*AIM OF THE TASK*. All entries shown below must be given again word for word.

BEGIN SUPPLIED DATA

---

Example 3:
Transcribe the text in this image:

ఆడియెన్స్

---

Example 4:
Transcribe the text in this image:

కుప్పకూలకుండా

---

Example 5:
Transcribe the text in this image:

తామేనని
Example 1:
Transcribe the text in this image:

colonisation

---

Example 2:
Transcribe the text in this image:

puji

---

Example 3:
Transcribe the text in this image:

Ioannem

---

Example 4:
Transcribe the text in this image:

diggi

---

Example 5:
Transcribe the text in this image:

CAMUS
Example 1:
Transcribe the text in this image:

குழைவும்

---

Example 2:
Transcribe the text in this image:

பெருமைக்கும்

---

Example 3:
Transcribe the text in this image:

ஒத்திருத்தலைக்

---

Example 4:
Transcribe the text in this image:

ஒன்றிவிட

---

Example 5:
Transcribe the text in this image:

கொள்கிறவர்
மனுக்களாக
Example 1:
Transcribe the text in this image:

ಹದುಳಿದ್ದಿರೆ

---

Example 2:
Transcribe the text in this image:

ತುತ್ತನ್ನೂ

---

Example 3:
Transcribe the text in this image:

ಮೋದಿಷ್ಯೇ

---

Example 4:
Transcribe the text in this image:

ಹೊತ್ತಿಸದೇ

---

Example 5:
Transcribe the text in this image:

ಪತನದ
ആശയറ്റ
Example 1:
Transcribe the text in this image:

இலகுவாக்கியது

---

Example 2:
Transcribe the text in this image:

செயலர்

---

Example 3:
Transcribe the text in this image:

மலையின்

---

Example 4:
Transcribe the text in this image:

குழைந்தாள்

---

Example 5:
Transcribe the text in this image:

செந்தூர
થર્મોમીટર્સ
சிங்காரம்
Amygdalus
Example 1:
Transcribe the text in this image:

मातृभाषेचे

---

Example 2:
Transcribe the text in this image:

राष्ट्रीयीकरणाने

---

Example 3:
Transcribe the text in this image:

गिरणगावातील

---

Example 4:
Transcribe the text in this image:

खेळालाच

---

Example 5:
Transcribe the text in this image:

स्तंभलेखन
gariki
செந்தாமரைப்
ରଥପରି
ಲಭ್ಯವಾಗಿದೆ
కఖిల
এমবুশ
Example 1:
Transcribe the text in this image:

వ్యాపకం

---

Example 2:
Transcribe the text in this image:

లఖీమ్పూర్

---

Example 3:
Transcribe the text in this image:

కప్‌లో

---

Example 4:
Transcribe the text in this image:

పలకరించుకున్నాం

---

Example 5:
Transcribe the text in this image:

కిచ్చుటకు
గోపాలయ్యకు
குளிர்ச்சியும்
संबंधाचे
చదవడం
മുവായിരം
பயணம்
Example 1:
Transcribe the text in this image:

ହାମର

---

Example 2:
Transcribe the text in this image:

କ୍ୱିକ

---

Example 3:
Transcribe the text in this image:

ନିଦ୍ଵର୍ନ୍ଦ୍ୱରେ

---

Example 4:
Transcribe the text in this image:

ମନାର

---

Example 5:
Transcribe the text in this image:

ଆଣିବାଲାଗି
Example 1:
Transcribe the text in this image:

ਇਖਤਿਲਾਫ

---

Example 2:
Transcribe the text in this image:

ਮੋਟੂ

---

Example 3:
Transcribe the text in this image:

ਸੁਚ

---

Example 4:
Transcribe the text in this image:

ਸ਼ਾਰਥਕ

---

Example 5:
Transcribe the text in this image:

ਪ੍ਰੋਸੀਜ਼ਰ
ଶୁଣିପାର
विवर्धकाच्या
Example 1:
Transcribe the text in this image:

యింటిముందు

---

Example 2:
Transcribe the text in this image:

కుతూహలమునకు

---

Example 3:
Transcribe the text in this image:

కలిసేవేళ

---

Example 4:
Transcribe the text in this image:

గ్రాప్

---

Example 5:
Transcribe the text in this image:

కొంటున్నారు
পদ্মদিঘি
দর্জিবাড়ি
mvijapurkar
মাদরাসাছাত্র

END SUPPLIED DATA

*WRITTEN ANSWER*.
---

Example 3:
Transcribe the text in this image:

ఆడియెన్స్

---

Example 4:
Transcribe the text in this image:

కుప్పకూలకుండా

---

Example 5:
Transcribe the text in this image:

తామేనని
Example 1:
Transcribe the text in this image:

colonisation

---

Example 2:
Transcribe the text in this image:

puji

---

Example 3:
Transcribe the text in this image:

Ioannem

---

Example 4:
Transcribe the text in this image:

diggi

---

Example 5:
Transcribe the text in this image:

CAMUS
Example 1:
Transcribe the text in this image:

குழைவும்

---

Example 2:
Transcribe the text in this image:

பெருமைக்கும்

---

Example 3:
Transcribe the text in this image:

ஒத்திருத்தலைக்

---

Example 4:
Transcribe the text in this image:

ஒன்றிவிட

---

Example 5:
Transcribe the text in this image:

கொள்கிறவர்
மனுக்களாக
Example 1:
Transcribe the text in this image:

ಹದುಳಿದ್ದಿರೆ

---

Example 2:
Transcribe the text in this image:

ತುತ್ತನ್ನೂ

---

Example 3:
Transcribe the text in this image:

ಮೋದಿಷ್ಯೇ

---

Example 4:
Transcribe the text in this image:

ಹೊತ್ತಿಸದೇ

---

Example 5:
Transcribe the text in this image:

ಪತನದ
ആശയറ്റ
Example 1:
Transcribe the text in this image:

இலகுவாக்கியது

---

Example 2:
Transcribe the text in this image:

செயலர்

---

Example 3:
Transcribe the text in this image:

மலையின்

---

Example 4:
Transcribe the text in this image:

குழைந்தாள்

---

Example 5:
Transcribe the text in this image:

செந்தூர
થર્મોમીટર્સ
சிங்காரம்
Amygdalus
Example 1:
Transcribe the text in this image:

मातृभाषेचे

---

Example 2:
Transcribe the text in this image:

राष्ट्रीयीकरणाने

---

Example 3:
Transcribe the text in this image:

गिरणगावातील

---

Example 4:
Transcribe the text in this image:

खेळालाच

---

Example 5:
Transcribe the text in this image:

स्तंभलेखन
gariki
செந்தாமரைப்
ରଥପରି
ಲಭ್ಯವಾಗಿದೆ
కఖిల
এমবুশ
Example 1:
Transcribe the text in this image:

వ్యాపకం

---

Example 2:
Transcribe the text in this image:

లఖీమ్పూర్

---

Example 3:
Transcribe the text in this image:

కప్‌లో

---

Example 4:
Transcribe the text in this image:

పలకరించుకున్నాం

---

Example 5:
Transcribe the text in this image:

కిచ్చుటకు
గోపాలయ్యకు
குளிர்ச்சியும்
संबंधाचे
చదవడం
മുവായിരം
பயணம்
Example 1:
Transcribe the text in this image:

ହାମର

---

Example 2:
Transcribe the text in this image:

କ୍ୱିକ

---

Example 3:
Transcribe the text in this image:

ନିଦ୍ଵର୍ନ୍ଦ୍ୱରେ

---

Example 4:
Transcribe the text in this image:

ମନାର

---

Example 5:
Transcribe the text in this image:

ଆଣିବାଲାଗି
Example 1:
Transcribe the text in this image:

ਇਖਤਿਲਾਫ

---

Example 2:
Transcribe the text in this image:

ਮੋਟੂ

---

Example 3:
Transcribe the text in this image:

ਸੁਚ

---

Example 4:
Transcribe the text in this image:

ਸ਼ਾਰਥਕ

---

Example 5:
Transcribe the text in this image:

ਪ੍ਰੋਸੀਜ਼ਰ
ଶୁଣିପାର
विवर्धकाच्या
Example 1:
Transcribe the text in this image:

యింటిముందు

---

Example 2:
Transcribe the text in this image:

కుతూహలమునకు

---

Example 3:
Transcribe the text in this image:

కలిసేవేళ

---

Example 4:
Transcribe the text in this image:

గ్రాప్

---

Example 5:
Transcribe the text in this image:

కొంటున్నారు
পদ্মদিঘি
দর্জিবাড়ি
mvijapurkar
মাদরাসাছাত্র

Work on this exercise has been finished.